O Vô Carlito tinha uma frase lapidar para os meus devaneios de moleque:
“Mente vazia, é oficina do Cão. ”
Ichi!
(…)
Achava que o Vô pegava pesado com minha mania de largar-me no chão da varanda e ficar olhando o movimento das nuvens. As formas que engendravam. De bichos, figuras, pessoas, monstros e anjos.
Lembro a frase porque hoje, tantos anos depois, me sinto um tanto assim. Ao contrário daqueles idos, quando ousava sonhar com um prestigioso futuro, agora me espanta os caminhos que temos pela frente.
Ando cético.
É bem verdade que troquei o vagaroso arrastar das nuvens pela tela brilhosa do computador.

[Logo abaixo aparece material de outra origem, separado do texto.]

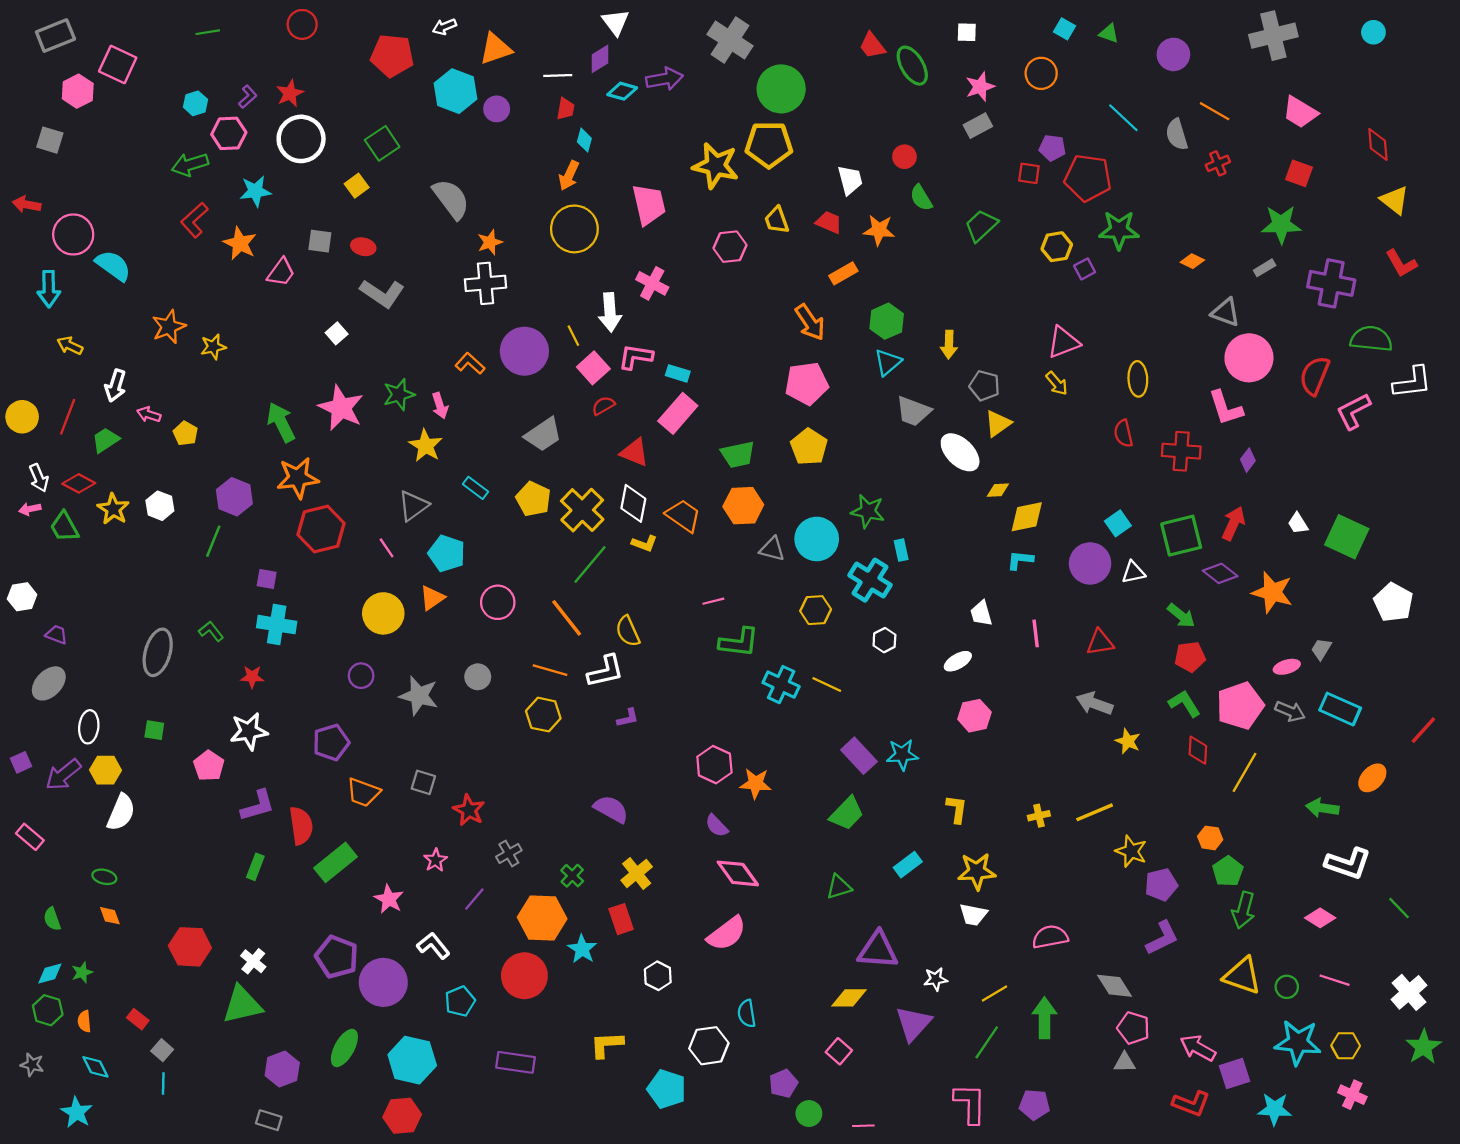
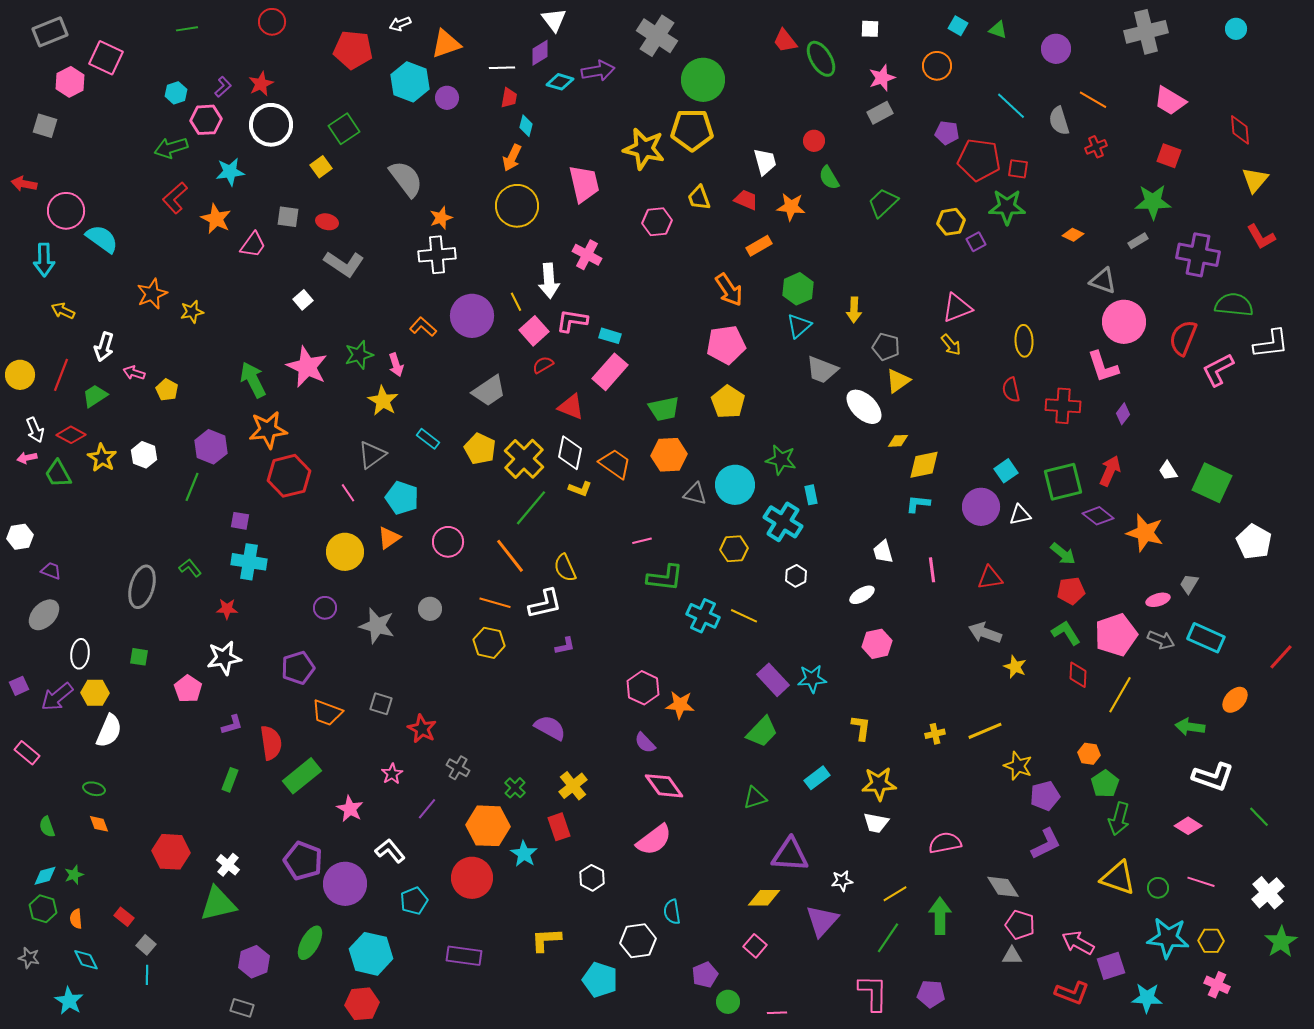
red square: (1029, 173) -> (1018, 169), moved
yellow triangle: (1395, 200) -> (1255, 180), turned 32
purple L-shape: (258, 806) -> (232, 725), size x0.7
gray cross: (509, 853) -> (458, 768), turned -30

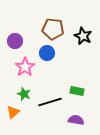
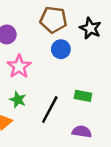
blue circle: (47, 53) -> (61, 49), moved
black line: (50, 102) -> (50, 109), turned -45

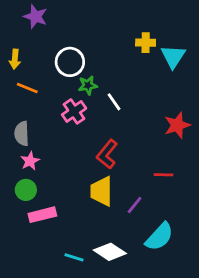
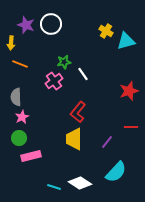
purple star: (35, 17) -> (26, 25), moved
yellow cross: (146, 43) -> (106, 31), turned 32
cyan triangle: (173, 56) -> (126, 41), turned 42
white circle: (70, 62) -> (51, 24), moved
red line: (164, 175) -> (131, 127), moved
purple line: (135, 205) -> (107, 142), moved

Enquanto vagueio por notícias terríveis e e-mails, penso nos compromissos que tenho e resolvo adiá-los por não sei quanto tempo. Letárgico, estaciono minha vontade de tocar as coisas no vazio do nada fazer.
Eis o perigo…
Rumino uma sensação de ausência. Vazio de corpo e alma.
(…)
Leio no Portal de Notícias que o nosso Chico Buarque acaba de ganhar uma láurea importante de literatura na França (Prêmio Roger Caillos) “pelo conjunto da obra”. Está entre os grandes. Mario Vargas Llosa ganhou em 2002, Alberto Manguel em 2004, Ricardo Piglia em 2008, Roberto Bolaño em 2008 e o também nosso Haroldo de Campos no longínquo ano de 1999.
Não faz muito e encantei-me com a leitura de “O Irmão Alemão”, o mais recente livro de Chico. Uma narrativa deliciosa, inventiva, a embaralhar ficção e realidade.
O Brasil deveria redescobrir Chico Buarque. Seria como uma tomada de consciência. É um dos nossos gênios da raça. Entendo, no entanto, que, dado ao panorama que hoje vivemos (e as notícias na tela mostram bem isso), o País hoje esteja mais para redescobrir o alerta do saudoso Bezerra da Silva, especialmente na esfera pública:
“Se gritar pega ladrão, não fica um, meu irmão. ”
(…)
Brincadeiras à parte, outra lembrança, de um amigo querido, dos tempos da redação de piso assoalhado e grandes janelões para a Bom Pastor, me surge agora como parâmetro para a situação.
O grande Nasci, nosso mentor intelectual e etílico, foi convidado para um bota-fora daqueles de arrepiar a madrugada.
Desconversou:
“Não, obrigado”, disse. “Fiquem à vontade. Divirtam-se. Da minha parte, confesso que já vivi os meus melhores momentos”.
Não entendemos – nós, jovens e inconsequentes repórteres – a sapiência do amigo mais vivido. Há um tempo certo para tudo e para todos.